**Records supplied:**

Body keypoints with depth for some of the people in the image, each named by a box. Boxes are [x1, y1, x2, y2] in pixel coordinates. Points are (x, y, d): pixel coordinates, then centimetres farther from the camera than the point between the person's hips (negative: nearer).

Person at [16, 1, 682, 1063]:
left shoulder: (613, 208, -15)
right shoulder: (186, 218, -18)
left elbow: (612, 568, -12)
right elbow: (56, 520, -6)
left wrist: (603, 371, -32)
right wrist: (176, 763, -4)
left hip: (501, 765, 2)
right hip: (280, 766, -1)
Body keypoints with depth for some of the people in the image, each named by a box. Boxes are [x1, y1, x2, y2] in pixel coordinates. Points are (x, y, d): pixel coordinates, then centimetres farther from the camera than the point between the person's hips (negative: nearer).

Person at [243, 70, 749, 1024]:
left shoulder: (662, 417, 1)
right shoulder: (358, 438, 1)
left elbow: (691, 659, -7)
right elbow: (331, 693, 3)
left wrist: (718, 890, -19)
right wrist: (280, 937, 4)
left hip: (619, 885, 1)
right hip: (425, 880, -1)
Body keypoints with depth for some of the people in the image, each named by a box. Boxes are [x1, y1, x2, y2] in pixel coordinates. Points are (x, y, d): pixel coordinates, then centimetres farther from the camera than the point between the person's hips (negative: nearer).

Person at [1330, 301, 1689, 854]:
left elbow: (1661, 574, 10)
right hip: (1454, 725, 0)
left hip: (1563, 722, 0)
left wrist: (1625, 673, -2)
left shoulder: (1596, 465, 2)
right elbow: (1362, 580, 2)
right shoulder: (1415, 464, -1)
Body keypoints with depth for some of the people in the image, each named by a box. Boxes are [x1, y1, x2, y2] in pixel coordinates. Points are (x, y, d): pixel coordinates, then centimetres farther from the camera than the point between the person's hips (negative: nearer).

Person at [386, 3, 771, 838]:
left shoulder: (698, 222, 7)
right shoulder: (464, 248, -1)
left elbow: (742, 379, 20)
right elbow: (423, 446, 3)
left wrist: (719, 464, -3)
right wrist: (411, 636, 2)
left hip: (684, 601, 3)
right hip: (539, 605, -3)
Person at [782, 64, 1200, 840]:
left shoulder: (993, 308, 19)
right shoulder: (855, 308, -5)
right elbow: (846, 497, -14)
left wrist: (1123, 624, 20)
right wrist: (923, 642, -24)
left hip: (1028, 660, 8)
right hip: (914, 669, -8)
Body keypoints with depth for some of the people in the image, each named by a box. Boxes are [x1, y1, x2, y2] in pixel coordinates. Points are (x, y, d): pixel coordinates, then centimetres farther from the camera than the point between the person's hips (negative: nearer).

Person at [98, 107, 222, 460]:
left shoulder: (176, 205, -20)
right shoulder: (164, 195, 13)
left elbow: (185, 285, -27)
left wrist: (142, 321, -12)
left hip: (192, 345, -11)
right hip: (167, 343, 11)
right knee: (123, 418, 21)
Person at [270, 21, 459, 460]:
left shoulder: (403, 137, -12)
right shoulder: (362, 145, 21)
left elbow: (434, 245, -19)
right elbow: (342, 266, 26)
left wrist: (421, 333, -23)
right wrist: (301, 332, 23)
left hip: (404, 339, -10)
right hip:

**Activity:** Write out again, line for line, the part that opens with the line containing "right elbow: (1362, 580, 2)" and closes at the end of the entries. Multiply every keypoint's x, y and depth values by 1.45 and round them to whole numbers, halves up, leaving all other lines and numbers unchanged.

**Your solution:**
right elbow: (1975, 841, 3)
right shoulder: (2052, 673, -1)
Body keypoints with depth for some of the people in the image, each named by a box. Boxes are [x1, y1, x2, y2] in pixel coordinates. Points are (x, y, d): pixel coordinates, then centimetres farther from the camera than the point between the person's hips (negative: nearer).

Person at [386, 3, 771, 838]:
left shoulder: (1012, 322, 10)
right shoulder: (673, 360, -1)
left elbow: (1076, 550, 29)
right elbow: (613, 647, 4)
left wrist: (1043, 673, -4)
right wrist: (596, 922, 3)
left hip: (992, 871, 4)
right hip: (782, 877, -4)
Person at [782, 64, 1200, 840]:
left shoulder: (1440, 447, 28)
right shoulder: (1240, 447, -7)
right elbow: (1227, 721, -20)
left wrist: (1628, 905, 29)
right wrist: (1338, 931, -35)
left hip: (1491, 957, 12)
right hip: (1325, 970, -12)
Body keypoints with depth for some of the people in the image, each named by a box. Boxes are [x1, y1, x2, y2] in pixel coordinates. Points are (x, y, d): pixel coordinates, then centimetres farther from the camera than the point between the person's hips (negative: nearer).

Person at [98, 107, 222, 460]:
left shoulder: (255, 297, -29)
right shoulder: (238, 283, 19)
left elbow: (268, 413, -39)
left wrist: (206, 465, -17)
left hip: (278, 500, -16)
right hip: (242, 497, 16)
right knee: (178, 606, 30)
Person at [270, 21, 459, 460]:
left shoulder: (584, 199, -17)
right shoulder: (525, 210, 30)
left elbow: (629, 355, -28)
right elbow: (496, 386, 38)
left wrist: (610, 483, -33)
right wrist: (436, 481, 33)
left hip: (586, 492, -15)
right hip:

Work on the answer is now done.